++++ TESTO DA ANALIZZARE

Le pressioni sulla stampa si fanno più forti. Israele ha sequestrato ieri una telecamera e un apparecchio di trasmissione all’Associated Press (AP), accusando l’agenzia di stampa statunitense – una delle più grandi al mondo, vincitrice di premi Pulitzer – tra le altre cose di violare la legge sui media approvata di recente dalla Knesset fornendo immagini ad Al Jazeera, la notissima tv satellitare qatariota messa al bando da Israele. «L’Associated Press denuncia nei termini più forti le azioni del governo israeliano volte a chiudere il nostro feed di lunga data che mostra solo una vista su Gaza e a sequestrare le nostre apparecchiature…Esortiamo le autorità israeliane a restituire le nostre attrezzature e a consentirci di ripristinare immediatamente il nostro feed dal vivo in modo da poter continuare a fornire questo importante giornalismo visivo a migliaia di media in tutto il mondo», ha protestato Lauren Easton, una dirigente della AP. Il leader dell’opposizione israeliana Yair Lapid ha definito la mossa del ministro delle comunicazioni Shlomo Karhi «un atto di follia». Per il ministro Karhi invece l’AP con il suo live metteva a rischio l’incolumità dei soldati israeliani a Gaza e andava fermata. Poi in tarda serata, forse su pressione degli Usa, ha revocato il suo provvedimento e ha ordinato di restituire l’attrezzatura alla AP con il fatto che il ministero della Difesa aveva chiesto di esaminare le trasmissioni di Sderot dell’agenzia americana riguardo al rischio per le forze armate israeliane.

++++++++
++++ DATI FORNITI

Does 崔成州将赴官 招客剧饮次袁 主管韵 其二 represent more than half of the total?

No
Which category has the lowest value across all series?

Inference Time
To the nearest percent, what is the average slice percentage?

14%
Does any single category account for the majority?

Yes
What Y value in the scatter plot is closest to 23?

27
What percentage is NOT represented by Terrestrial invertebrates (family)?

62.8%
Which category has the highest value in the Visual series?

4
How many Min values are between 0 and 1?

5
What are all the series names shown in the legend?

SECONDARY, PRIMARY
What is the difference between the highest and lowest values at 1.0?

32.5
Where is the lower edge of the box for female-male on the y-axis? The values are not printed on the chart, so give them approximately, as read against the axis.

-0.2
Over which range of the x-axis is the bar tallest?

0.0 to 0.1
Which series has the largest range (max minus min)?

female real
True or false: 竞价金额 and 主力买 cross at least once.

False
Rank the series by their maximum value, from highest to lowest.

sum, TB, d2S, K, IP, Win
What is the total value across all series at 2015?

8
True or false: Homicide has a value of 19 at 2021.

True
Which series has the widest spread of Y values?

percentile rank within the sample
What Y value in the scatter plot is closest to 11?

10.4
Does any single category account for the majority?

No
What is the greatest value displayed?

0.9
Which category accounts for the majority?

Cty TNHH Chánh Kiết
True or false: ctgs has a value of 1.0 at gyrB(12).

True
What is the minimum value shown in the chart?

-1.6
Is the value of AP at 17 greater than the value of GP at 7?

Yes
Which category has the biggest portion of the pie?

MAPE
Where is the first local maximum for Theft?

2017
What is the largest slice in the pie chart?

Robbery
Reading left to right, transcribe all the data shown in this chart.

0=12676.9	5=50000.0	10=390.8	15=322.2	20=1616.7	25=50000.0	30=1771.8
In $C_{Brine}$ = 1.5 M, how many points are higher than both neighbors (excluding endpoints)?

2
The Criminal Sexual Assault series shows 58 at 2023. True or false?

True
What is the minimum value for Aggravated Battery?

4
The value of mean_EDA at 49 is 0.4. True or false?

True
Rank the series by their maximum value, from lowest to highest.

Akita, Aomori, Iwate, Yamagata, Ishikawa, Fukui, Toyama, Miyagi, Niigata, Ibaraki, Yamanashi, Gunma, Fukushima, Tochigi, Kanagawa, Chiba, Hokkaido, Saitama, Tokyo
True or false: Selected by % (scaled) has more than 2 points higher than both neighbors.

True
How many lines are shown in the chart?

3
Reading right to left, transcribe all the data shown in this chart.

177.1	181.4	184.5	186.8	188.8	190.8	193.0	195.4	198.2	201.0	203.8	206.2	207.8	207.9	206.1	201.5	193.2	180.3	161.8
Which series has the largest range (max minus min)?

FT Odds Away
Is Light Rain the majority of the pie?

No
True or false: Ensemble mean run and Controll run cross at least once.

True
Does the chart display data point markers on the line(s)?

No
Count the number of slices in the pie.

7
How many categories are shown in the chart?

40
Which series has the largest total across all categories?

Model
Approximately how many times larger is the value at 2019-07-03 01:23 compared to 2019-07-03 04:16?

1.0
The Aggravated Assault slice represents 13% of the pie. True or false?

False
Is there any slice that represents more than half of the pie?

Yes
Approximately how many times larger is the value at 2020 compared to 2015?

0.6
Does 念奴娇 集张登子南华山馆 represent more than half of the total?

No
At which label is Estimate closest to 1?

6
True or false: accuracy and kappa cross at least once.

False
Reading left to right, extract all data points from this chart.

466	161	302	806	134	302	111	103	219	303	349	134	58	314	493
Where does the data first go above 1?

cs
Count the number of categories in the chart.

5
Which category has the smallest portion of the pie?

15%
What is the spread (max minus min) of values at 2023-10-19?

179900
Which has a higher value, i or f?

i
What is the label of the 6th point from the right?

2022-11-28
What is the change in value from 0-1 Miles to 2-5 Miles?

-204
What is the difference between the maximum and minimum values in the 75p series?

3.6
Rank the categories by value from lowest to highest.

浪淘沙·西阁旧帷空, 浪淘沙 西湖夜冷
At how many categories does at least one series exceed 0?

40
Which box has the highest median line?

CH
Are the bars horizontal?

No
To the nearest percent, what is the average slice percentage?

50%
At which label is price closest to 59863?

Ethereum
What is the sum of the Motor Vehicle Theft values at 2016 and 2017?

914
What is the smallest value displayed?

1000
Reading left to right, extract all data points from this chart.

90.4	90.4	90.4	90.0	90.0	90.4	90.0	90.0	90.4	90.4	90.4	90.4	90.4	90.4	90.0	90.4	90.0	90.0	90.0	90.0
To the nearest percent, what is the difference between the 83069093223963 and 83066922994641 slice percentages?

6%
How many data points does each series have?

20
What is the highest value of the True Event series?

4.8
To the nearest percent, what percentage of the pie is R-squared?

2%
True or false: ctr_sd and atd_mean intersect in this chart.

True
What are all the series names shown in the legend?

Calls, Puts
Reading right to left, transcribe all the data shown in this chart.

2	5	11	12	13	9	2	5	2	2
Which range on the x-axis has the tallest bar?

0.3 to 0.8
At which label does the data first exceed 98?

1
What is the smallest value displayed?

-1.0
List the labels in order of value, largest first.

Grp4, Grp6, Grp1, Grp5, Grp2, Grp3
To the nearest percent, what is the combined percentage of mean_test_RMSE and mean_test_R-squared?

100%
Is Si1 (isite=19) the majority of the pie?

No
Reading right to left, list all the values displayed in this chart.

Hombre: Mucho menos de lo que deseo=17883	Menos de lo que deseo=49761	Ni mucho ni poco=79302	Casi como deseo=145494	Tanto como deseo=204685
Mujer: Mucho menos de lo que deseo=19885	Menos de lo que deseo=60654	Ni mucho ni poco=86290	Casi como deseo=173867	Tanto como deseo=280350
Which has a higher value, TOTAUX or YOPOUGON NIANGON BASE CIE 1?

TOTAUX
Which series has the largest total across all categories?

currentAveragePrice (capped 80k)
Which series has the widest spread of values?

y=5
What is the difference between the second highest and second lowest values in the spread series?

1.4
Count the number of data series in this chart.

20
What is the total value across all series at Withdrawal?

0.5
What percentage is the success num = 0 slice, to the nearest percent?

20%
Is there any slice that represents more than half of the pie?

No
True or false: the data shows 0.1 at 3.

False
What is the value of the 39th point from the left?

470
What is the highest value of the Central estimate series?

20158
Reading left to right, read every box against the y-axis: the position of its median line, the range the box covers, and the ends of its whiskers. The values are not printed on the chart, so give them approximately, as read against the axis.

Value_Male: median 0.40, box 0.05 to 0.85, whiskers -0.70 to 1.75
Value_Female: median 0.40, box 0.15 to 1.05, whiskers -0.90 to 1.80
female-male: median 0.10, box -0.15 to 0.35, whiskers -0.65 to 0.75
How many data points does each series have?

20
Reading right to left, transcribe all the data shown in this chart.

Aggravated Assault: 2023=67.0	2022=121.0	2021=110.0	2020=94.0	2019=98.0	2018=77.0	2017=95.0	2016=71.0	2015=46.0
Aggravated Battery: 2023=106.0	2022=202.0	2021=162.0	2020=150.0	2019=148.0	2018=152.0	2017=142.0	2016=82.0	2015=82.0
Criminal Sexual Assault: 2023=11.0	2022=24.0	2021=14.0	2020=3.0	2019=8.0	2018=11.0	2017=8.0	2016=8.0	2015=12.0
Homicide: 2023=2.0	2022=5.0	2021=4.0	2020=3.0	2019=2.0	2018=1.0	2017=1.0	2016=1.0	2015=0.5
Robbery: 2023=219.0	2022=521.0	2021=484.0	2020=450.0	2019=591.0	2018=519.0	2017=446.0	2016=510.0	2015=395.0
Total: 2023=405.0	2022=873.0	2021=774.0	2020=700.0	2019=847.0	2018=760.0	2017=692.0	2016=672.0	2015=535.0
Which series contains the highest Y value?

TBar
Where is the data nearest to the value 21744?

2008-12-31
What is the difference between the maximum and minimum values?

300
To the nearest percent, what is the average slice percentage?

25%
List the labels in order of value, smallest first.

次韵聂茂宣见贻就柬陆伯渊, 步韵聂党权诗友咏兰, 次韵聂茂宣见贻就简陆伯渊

++++++++

* LE TUE ISTRUZIONI: Nel testo sul sequestro dell'attrezzatura dell'Associated Press, chi definisce «un atto di follia» la mossa del ministro Karhi? Basati unicamente sul testo.

* RISULTATO DEL COMPITO: Yair Lapid, leader dell'opposizione israeliana.